Median Craniofacial Dysplasia: Clarification of Midline Tessier Number 0-Number 14 Craniofacial Clefts

James P. Bradley, MD, Arezou Yaghoubian, MD, Karam Allam, MD, Heddie Sedano, MD, and Henry Kawamoto, Jr, MD. Plastic Surgery, UCLA, 200 UCLA Medical Plaza, Suite 465, Los Angeles, CA 90095

Introduction: Given the multiple permutations in midline craniofacial malformations, classification has been difficult and disjointed. We believe that the median craniofacial malformations should be studied from an embryologic point of view. With tissue agenesis and holoprosencephaly at one end (the hypoplasias), and frontonasal hyperplasia and excessive tissue (the hyperplasias) at the other end, median anomalies with normal tissue volume (dysraphias) occupies the middle portion of the spectrum.

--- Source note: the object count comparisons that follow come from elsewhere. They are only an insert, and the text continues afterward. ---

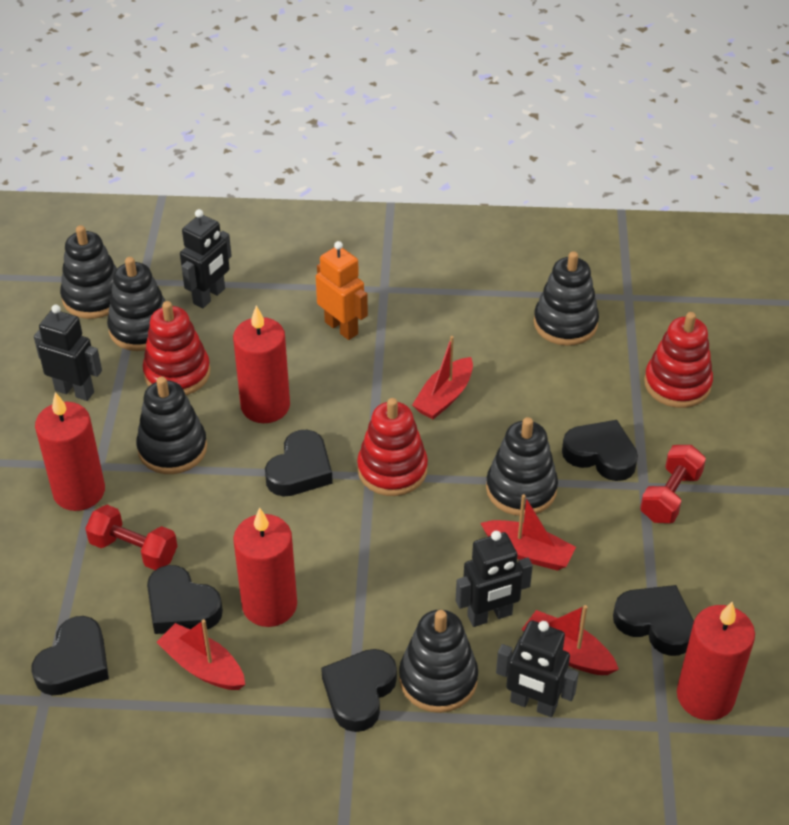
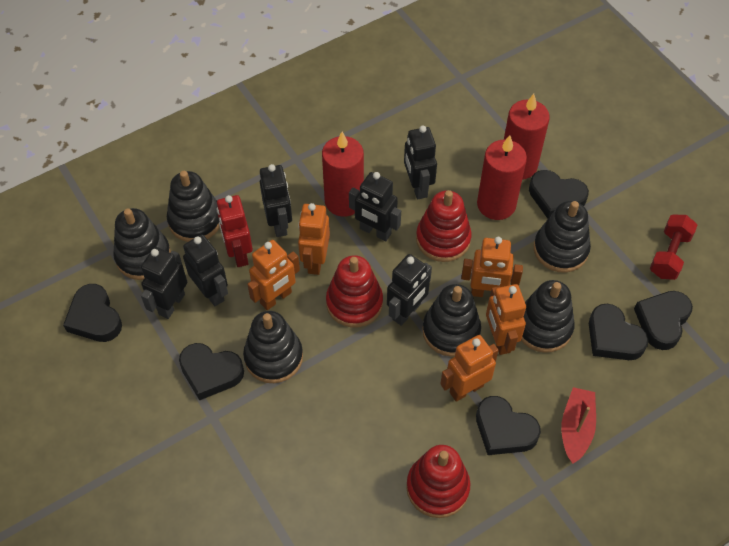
black robot: 4 -> 6
orange robot: 1 -> 5
red boat: 4 -> 1
red candle: 4 -> 3
red dumbbell: 2 -> 1
red robot: 0 -> 1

Method: A review of 35 years of midline craniofacial anomaly cases was performed. Data from this review and prior descriptive classifications and terminology for median craniofacial dysplasia was used to formulate our new classification system based embryopathogenesis and degree of severity.

Results: Median craniofacial dysplasia patients (n=84) were divided into three main categories: I- Median Craniofacial Hypoplasia (tissue deficiency or agenesis) (n=31); II- Median Craniofacial Dysraphia (normal tissue volume but clefted) (n=34); III- Median Craniofacial Hyperplasia (tissue excess or duplication) (n=19). Under each division further subclassification were used to clarify the specific anomalies (Table 1).

Conclusion: In the past the classification of median craniofacial dysplasia has been convoluted and confusing. Our revised classification system offers a more precise system that we hope will simplify diagnosis and the discussion of treatment plans.

SUBCLASSIFICATION

DESCRIPTION

I. Median Craniofacial Hypoplasia

Tissue Deficiency

A.     Holoproencephalic spectrum (alobar brain)

1.     Cyclopia

2.     Ethmocephaly

3.     Cebocephaly

4.     Primary Palate Agenesis

Single holistic brain with midline facial hypoplasia or agenesis. Four subclassifications: cyclopia, ethmocephaly, cebocephaly, Primary palate agenesis.

1. Single eye in a single orbit, arhinia with proboscis often located above the single orbit and microcephaly

2. Severe hypotelorism but separate orbits. Arhinia with proboscis located in between the orbits

3. Severe hypotelorism. Proboscis-like rudimentary nose.

4. Premaxillary segment missing of hypoplastic

B.     Median cerebrofacial hypoplasia (lobar brain)

Separate lobes to brain but with midline cerebral malformation; Midline facial hypoplasia.

C.     Median facial hypoplasia

Midline facial hypoplasia without gross cerebral involvement

D.    Microforms of median facial hypoplasia

1. Binder anomaly (maxillonasal dysplasia)

2. Central maxillary incisor anomaly

3. Absent Upper Lip Frenulum

II. Median Craniofacial Dysraphia

Normal tissue volume but clefted

  1. True Median Cleft

Isolated cleft of the upper lip or abnormal split between the median globular process. It can be an incomplete or complete form

  1. Anterior encephalocele

Cystic malformation in which central nervous structures are abnormally displaced or herniated through a defect in the cranium.

III. Median Craniofacial Hyperplasia

Tissue excess or duplication. All forms of excess tissue starting from just thickened or duplicated nasal septum to the more severe forms of frontonasal dysplasia.